• Extrait retenu:
• • • • • • •

CA Paris, Pôle 5 ch. 4, 22 mai 2019, n° 17-23267
PARIS
Arrêt
Confirmation
PARTIES
Demandeur :
FG Restauration (SARL)
Défendeur :
Tradiplus (Sasu)
COMPOSITION DE LA JURIDICTION
Président :
Mme Luc
Conseillers :
M. Bedouet, Mme Comte
Avocats :
Mes Grappotte-Benetreau, Bouzidi-Fabre, Deschryver
EXPOSÉ DU LITIGE
Vu le jugement rendu le 28 novembre 2017 par le tribunal de commerce de Lille qui a :
- débouté la société FG Restauration de toutes ses demandes,
- condamné la société FG Restauration, par application de l'article 700 du Code de procédure civile, à payer la somme de 7 000 euros à la société Tradiplus, celle de 1 500 euros à la société Groupe La Boucherie et celle de 1 500 euros à la société Agapes,
- débouté les parties de toutes leurs autres demandes,
- dit n'y avoir lieu à exécution provisoire,
- condamné la société FG Restauration aux dépens.

• • • • • • •

• Données extraites:
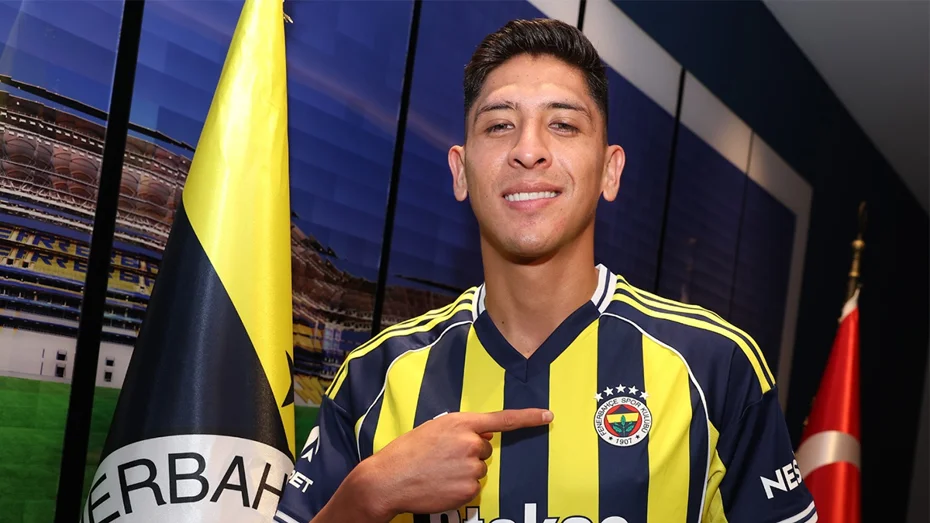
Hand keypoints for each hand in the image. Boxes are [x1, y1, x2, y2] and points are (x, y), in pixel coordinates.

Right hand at [360, 408, 552, 518]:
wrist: (388, 479)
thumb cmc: (407, 452)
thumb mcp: (434, 429)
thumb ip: (461, 429)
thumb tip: (485, 435)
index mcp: (460, 423)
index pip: (502, 419)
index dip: (528, 418)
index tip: (548, 416)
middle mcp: (470, 443)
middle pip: (485, 449)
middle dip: (469, 454)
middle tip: (442, 458)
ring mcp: (471, 467)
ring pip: (479, 470)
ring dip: (463, 472)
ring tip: (437, 472)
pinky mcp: (469, 489)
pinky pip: (473, 488)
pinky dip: (460, 489)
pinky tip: (440, 485)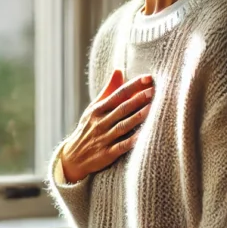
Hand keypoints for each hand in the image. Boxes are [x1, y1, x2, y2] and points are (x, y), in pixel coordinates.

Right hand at [59, 69, 153, 183]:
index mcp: (98, 109)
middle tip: (153, 90)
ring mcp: (103, 138)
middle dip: (138, 99)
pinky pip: (122, 146)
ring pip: (123, 126)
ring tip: (153, 108)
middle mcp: (100, 122)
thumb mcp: (94, 108)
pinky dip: (132, 141)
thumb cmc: (88, 128)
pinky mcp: (107, 154)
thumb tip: (119, 70)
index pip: (118, 94)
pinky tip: (144, 136)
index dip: (133, 86)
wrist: (73, 157)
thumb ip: (108, 90)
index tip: (147, 77)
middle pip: (122, 109)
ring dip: (138, 117)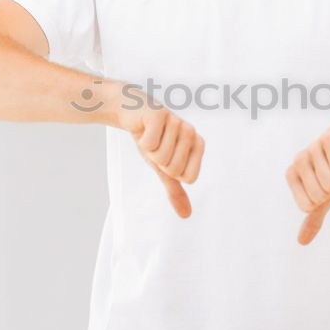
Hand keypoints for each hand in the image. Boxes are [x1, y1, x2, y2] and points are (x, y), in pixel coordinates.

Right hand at [116, 85, 204, 217]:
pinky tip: (143, 127)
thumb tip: (187, 215)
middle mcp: (191, 132)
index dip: (170, 171)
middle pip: (174, 168)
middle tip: (156, 144)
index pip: (188, 177)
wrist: (131, 113)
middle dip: (158, 161)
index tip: (166, 156)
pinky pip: (149, 144)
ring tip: (150, 136)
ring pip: (161, 157)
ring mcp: (177, 121)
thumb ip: (176, 190)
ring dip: (148, 150)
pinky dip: (141, 140)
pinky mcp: (159, 114)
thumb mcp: (163, 168)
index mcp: (198, 144)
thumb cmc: (152, 139)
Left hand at [285, 109, 329, 244]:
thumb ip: (313, 218)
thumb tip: (301, 242)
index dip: (324, 198)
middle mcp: (298, 161)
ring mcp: (311, 148)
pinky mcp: (329, 139)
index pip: (307, 206)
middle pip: (318, 195)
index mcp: (292, 175)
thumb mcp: (325, 196)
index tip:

• • • • • • •

• Consigne: Renommez « FG Restauration » en « FGR » dans le passage de l'arrêt qui s'ouvre sur les mots contenant « COMPOSITION DE LA » et se clôt sur « Restauration aux dépens. », puis restituez ce passage ainsi modifié.

• Réponse attendue:
COMPOSITION DE LA JURIDICTION
Président :
Mme Luc
Conseillers :
M. Bedouet, Mme Comte
Avocats :
Mes Grappotte-Benetreau, Bouzidi-Fabre, Deschryver
EXPOSÉ DU LITIGE
Vu le jugement rendu le 28 novembre 2017 par le tribunal de commerce de Lille qui a :
- débouté la société FGR de toutes ses demandes,
- condamné la société FGR, par application de l'article 700 du Code de procédure civile, à payer la somme de 7 000 euros à la société Tradiplus, celle de 1 500 euros à la société Groupe La Boucherie et celle de 1 500 euros à la société Agapes,
- débouté les parties de toutes leurs autres demandes,
- dit n'y avoir lieu à exécution provisoire,
- condamné la société FGR aux dépens.